3. Solve the equation \( \left(\frac{1}{3}\right)^{x+1}=\left(\frac{1}{9}\right)^{x+3} \) (A) \( x=5 \) (B) \( x=-\frac{7}{3} \) (C) \( x=-5 \) (D) the equation has no solution

To solve the equation \(\left(\frac{1}{3}\right)^{x+1}=\left(\frac{1}{9}\right)^{x+3}\), we can rewrite \(\frac{1}{9}\) as \(\left(\frac{1}{3}\right)^2\). Thus, the equation can be rewritten as: \[ \left(\frac{1}{3}\right)^{x+1} = \left(\left(\frac{1}{3}\right)^2\right)^{x+3} \] This further simplifies to: \[ \left(\frac{1}{3}\right)^{x+1} = \left(\frac{1}{3}\right)^{2(x+3)} \] Since both sides have the same base, we can set the exponents equal to each other: \[ x + 1 = 2(x + 3) \] Now, solving for \(x\): \[ x + 1 = 2x + 6 \quad \Rightarrow \quad 1 - 6 = 2x - x \] \[ -5 = x \quad \Rightarrow \quad x = -5 \] Thus, the solution to the equation is \(x = -5\). Final answer: (C) \(x = -5\)

☆ ☆ ☆ ☆ ☆

=== EXPLORE THE MATERIAL ===
1. Do these statements agree with the worked solution of the exponential equation? Answer yes or no for each, and quote the deciding words of the worked solution. (a) The solution rewrites 1/9 as a power of 1/3. (b) The exponents are set equal because both sides have the same base. (c) The final answer chosen is option (A).
2. Return the part of the worked solution of the exponential equation from "To solve the" to "answer: (C) \(x = -5\)", copied word for word.

☆ ☆ ☆ ☆ ☆

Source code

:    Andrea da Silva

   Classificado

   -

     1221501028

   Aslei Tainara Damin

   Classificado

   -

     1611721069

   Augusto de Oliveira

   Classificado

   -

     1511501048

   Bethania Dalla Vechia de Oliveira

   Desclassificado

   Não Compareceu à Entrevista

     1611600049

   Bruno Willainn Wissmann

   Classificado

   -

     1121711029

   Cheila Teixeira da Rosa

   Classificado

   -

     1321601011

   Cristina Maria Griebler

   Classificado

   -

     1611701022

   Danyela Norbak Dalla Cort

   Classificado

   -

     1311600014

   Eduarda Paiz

☆ ☆ ☆ ☆ ☆

=== ANSWERS TO THE PROBLEMS ===
1.
(a) Yes: "we can rewrite \(\frac{1}{9}\) as \(\left(\frac{1}{3}\right)^2\)"
(b) Yes: "Since both sides have the same base, we can set the exponents equal to each other"
(c) No: "Final answer: (C) \(x = -5\)"

2.
To solve the equation \(\left(\frac{1}{3}\right)^{x+1}=\left(\frac{1}{9}\right)^{x+3}\), we can rewrite \(\frac{1}{9}\) as \(\left(\frac{1}{3}\right)^2\). Thus, the equation can be rewritten as: \[ \left(\frac{1}{3}\right)^{x+1} = \left(\left(\frac{1}{3}\right)^2\right)^{x+3} \] This further simplifies to: \[ \left(\frac{1}{3}\right)^{x+1} = \left(\frac{1}{3}\right)^{2(x+3)} \] Since both sides have the same base, we can set the exponents equal to each other: \[ x + 1 = 2(x + 3) \] Now, solving for \(x\): \[ x + 1 = 2x + 6 \quad \Rightarrow \quad 1 - 6 = 2x - x \] \[ -5 = x \quad \Rightarrow \quad x = -5 \] Thus, the solution to the equation is \(x = -5\). Final answer: (C) \(x = -5\)